▶ _Work request_
Decide whether each statement below agrees with the passage that follows. Answer yes or no for each, and quote the words of the passage that settle it.
(a) The writer stood in front of St. Stephen's cathedral in Vienna at the age of 17.
(b) The writer saw the Beethoven Frieze on the top floor of Vienna's Secession building.
(c) The writer heard the Vienna philharmonic play Beethoven's 5th symphony.

▶ _Passage_
I will go to dark places in the pages of stories about rape and murder, greed and burning lust. I will not shrink from my self-appointed task, because I want to know what is real, I want to escape from my own narrative and understand others’. We students of humanity, we must have courage to gather material, knowledge, darkness and light, and assemble meaning and purpose. We are alive in this world, and will listen to it crying out, we will see it expanding, we will grasp the universe and reach into the soul, and we will reap mysteries. We will live.

Monday, June 22, 2015

In Defense of Hope


Approximately 6 million people visit the Mona Lisa in Paris’ Louvre every year to squint at the tiny frame and revel in its artistry. Roughly 7 million visit Michaelangelo’s Pieta in St. Peter’s Basillica, while another 3 million reportedly see his ‘David.’ I stood in front of St. Stephen’s cathedral in Vienna, Austria when I was 17, and the world I knew shifted and changed beneath my breathless awe. I heard the world famous Vienna philharmonic play Sibelius’ 5th symphony and watched tears fall down faces from around the globe. I saw the Beethoven Frieze in the unfinished basement of Vienna’s Secession building and I reminded myself to breathe during ‘The Prayer’ from Gounod’s Faust. The humanities offer significant insight into the mortality we are all a party to. The thirst for creation—as master, student, or bystander, seems to be insatiable, providing meaning to an otherwise drab landscape of suffering and finality. The extraordinary provides hope for the ordinary and mundane, and we flock to it. It is as though marvelous human creations provide a hope that this whole business of being human isn’t so bad after all, because look at what emotion is evoked and tell me that it doesn’t change us as mortal—and moral—beings. These creations give strength to mankind as a whole and give reason to believe that there is something, some spark of madness, that cannot be quenched and that lifts us as an entity higher through centuries of study.

▶ _Recorded data_
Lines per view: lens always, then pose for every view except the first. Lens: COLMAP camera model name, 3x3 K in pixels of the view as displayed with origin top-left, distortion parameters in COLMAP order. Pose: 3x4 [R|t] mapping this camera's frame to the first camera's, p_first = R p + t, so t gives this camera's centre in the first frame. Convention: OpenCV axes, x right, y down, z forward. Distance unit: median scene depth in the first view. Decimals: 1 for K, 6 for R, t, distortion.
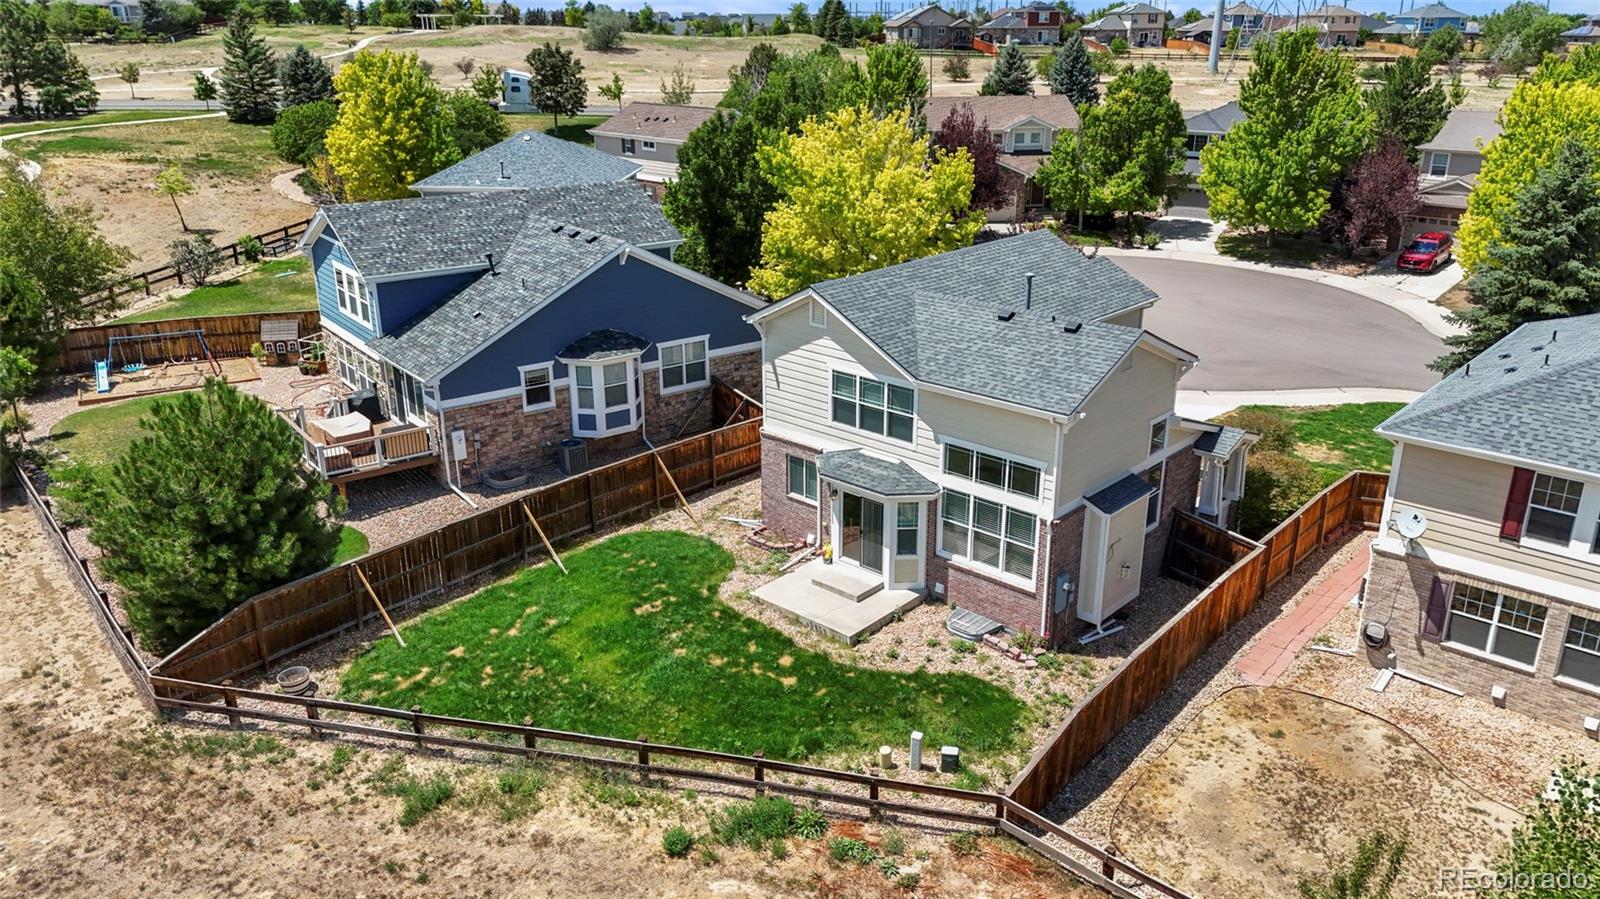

▶ _Task response_
(a) Yes: "I stood in front of St. Stephen’s cathedral in Vienna, Austria when I was 17"
(b) No: "I saw the Beethoven Frieze in the unfinished basement of Vienna’s Secession building"
(c) No: "I heard the world famous Vienna philharmonic play Sibelius’ 5th symphony"